Tag Archives: Artificial Neural Networks

Training an artificial neural network

A few days ago I handed in the second assignment on my Artificial Neural Networks (ANN) module.

The task was to train an ANN to detect attacks vs. normal access in the logs of a simulated military network. The data came from KDD Cup 99, of which we used a reduced set for the assignment. This reduced set of 10% was almost half a million records.

We had to use Matlab, which we’ve been using throughout the term, but the assignment was the first time I’d had to do anything which resembled real programming with it. Matlab is a funny beast, particularly on Mac OS.

The Mac OS is the only target platform where Mathworks can’t ship their own JVM, and also the only platform which the version of Matlab I have access to runs in 64bit mode. 64bit mode for a JVM environment is interesting, all it really means (so far as I can tell) is that Matlab has a larger address space.

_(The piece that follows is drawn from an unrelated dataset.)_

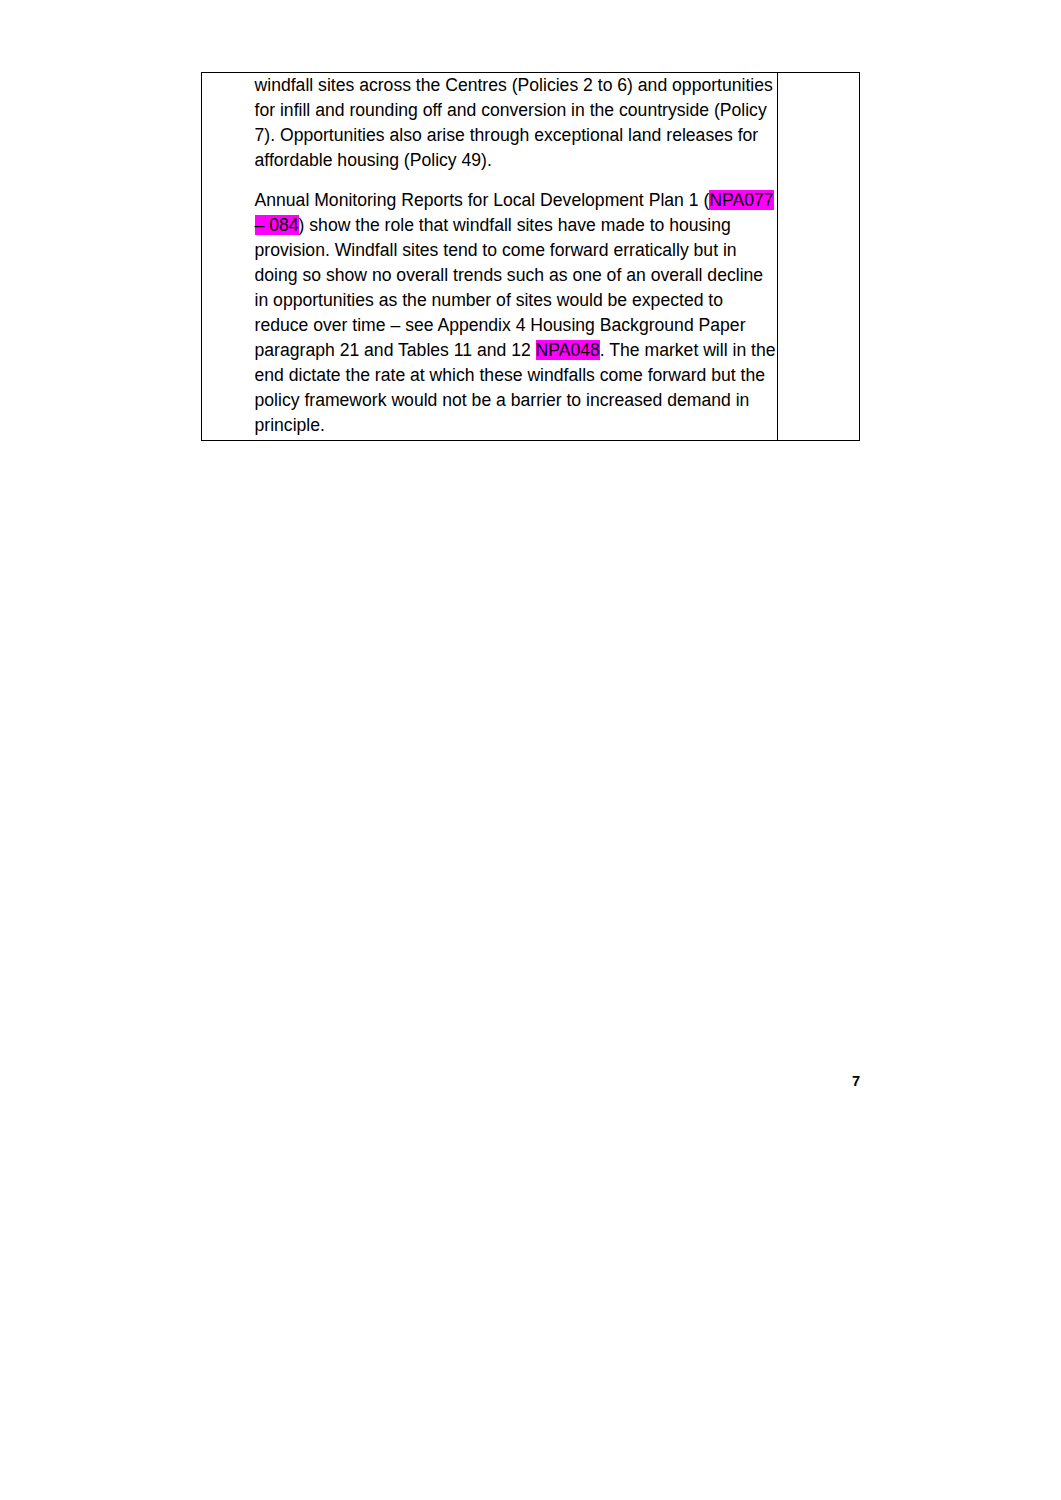| | windfall sites across the Centres (Policies 2 to 6) and opportunities for infill and rounding off and conversion in the countryside (Policy 7). Opportunities also arise through exceptional land releases for affordable housing (Policy 49). Annual Monitoring Reports for Local Development Plan 1 ( NPA077 – 084 ) show the role that windfall sites have made to housing provision. Windfall sites tend to come forward erratically but in doing so show no overall trends such as one of an overall decline in opportunities as the number of sites would be expected to reduce over time – see Appendix 4 Housing Background Paper paragraph 21 and Tables 11 and 12 NPA048 . The market will in the end dictate the rate at which these windfalls come forward but the policy framework would not be a barrier to increased demand in principle. | |
7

This meant I could miss a parameter off a function call and accidentally tell Matlab to create a half-a-million columns by half-a-million rows matrix and it will swap till the cows come home, or I run out of disk space, trying to do as I asked. A similar issue was a ‘fast but memory intensive’ algorithm slowing the entire system to a crawl, however things became less painful once a fellow student alerted me to a parameter that would tell Matlab to reduce the memory consumption. Suffice to say that algorithm isn’t so fast when it’s using a slow piece of spinning rust as memory.

In spite of  Matlab I really, really enjoyed the assignment. I had a great time tweaking the network parameters and experimenting to see which things made my network perform better or worse. I enjoyed writing my report on the experiment itself and what I would have liked to do had I more time/a faster machine.

I found two things about the process frustrating:

  1. The assignment was at least partially bounded by the speed of my study computer, a poor white MacBook with 4GB RAM and a 1st gen Intel Core CPU. It ran hot for about 5 days solid generating my final set of results.
  2. Whilst performing the experiments I kept learning new things which I could try, yet that would invalidate earlier experimentation. My take away her is that I need to do a better job in future of designing my experiments rather than just diving in.

Despite all that I’m quite happy with the results. I think the report is one of the better documents I’ve written, despite being a little hastily finished, and the network itself performs admirably. ~65% accuracy on my test data and closer to ~98% when I do some minor post-processing of the outputs.

So, what’s next? I have to give a 15min presentation about the assignment followed by a 15min Q&A session. After that it’s two weeks of lectures left before the end of term.